Extracted records:

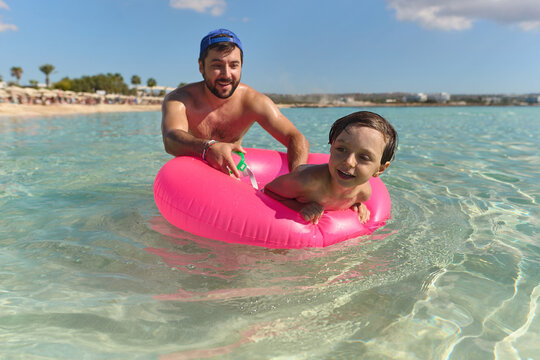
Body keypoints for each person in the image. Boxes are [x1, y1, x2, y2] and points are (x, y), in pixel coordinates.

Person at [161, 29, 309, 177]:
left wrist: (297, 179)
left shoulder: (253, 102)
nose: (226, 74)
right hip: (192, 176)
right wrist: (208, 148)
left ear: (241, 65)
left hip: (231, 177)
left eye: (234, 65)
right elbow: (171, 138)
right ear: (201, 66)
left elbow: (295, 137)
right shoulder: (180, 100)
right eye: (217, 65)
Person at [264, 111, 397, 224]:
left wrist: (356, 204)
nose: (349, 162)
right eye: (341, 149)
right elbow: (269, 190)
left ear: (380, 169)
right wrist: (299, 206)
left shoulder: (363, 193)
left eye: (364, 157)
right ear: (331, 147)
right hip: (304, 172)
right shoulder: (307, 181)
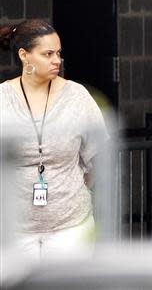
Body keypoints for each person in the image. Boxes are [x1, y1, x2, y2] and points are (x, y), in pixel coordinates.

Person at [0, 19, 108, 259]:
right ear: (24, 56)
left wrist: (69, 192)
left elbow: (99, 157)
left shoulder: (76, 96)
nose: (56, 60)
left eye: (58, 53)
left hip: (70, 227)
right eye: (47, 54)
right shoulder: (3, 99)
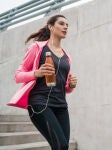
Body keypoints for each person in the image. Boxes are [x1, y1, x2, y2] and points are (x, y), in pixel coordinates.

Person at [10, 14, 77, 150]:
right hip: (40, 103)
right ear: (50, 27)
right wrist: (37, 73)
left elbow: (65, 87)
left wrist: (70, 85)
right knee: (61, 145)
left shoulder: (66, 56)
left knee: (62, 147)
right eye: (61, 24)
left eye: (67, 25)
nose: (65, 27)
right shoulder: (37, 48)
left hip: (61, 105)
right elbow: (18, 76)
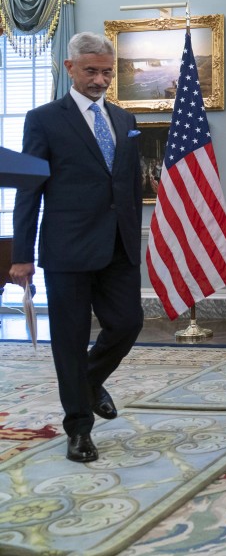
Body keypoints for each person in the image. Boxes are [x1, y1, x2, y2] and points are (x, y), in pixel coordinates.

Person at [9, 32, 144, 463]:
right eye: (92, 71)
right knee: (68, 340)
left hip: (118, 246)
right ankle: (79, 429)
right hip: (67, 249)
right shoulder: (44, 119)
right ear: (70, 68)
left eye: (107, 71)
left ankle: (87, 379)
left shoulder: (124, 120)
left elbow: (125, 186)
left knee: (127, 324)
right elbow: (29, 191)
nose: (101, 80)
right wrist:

Instructions for the task: Show every line above in which the word "wrist" appears.

Result:
left wrist: (297, 179)
right wrist: (208, 148)
left wrist: (356, 204)
right wrist: (299, 206)
left wrist: (69, 192)
right wrist: (37, 73)
left wrist: (70, 85)
right wrist:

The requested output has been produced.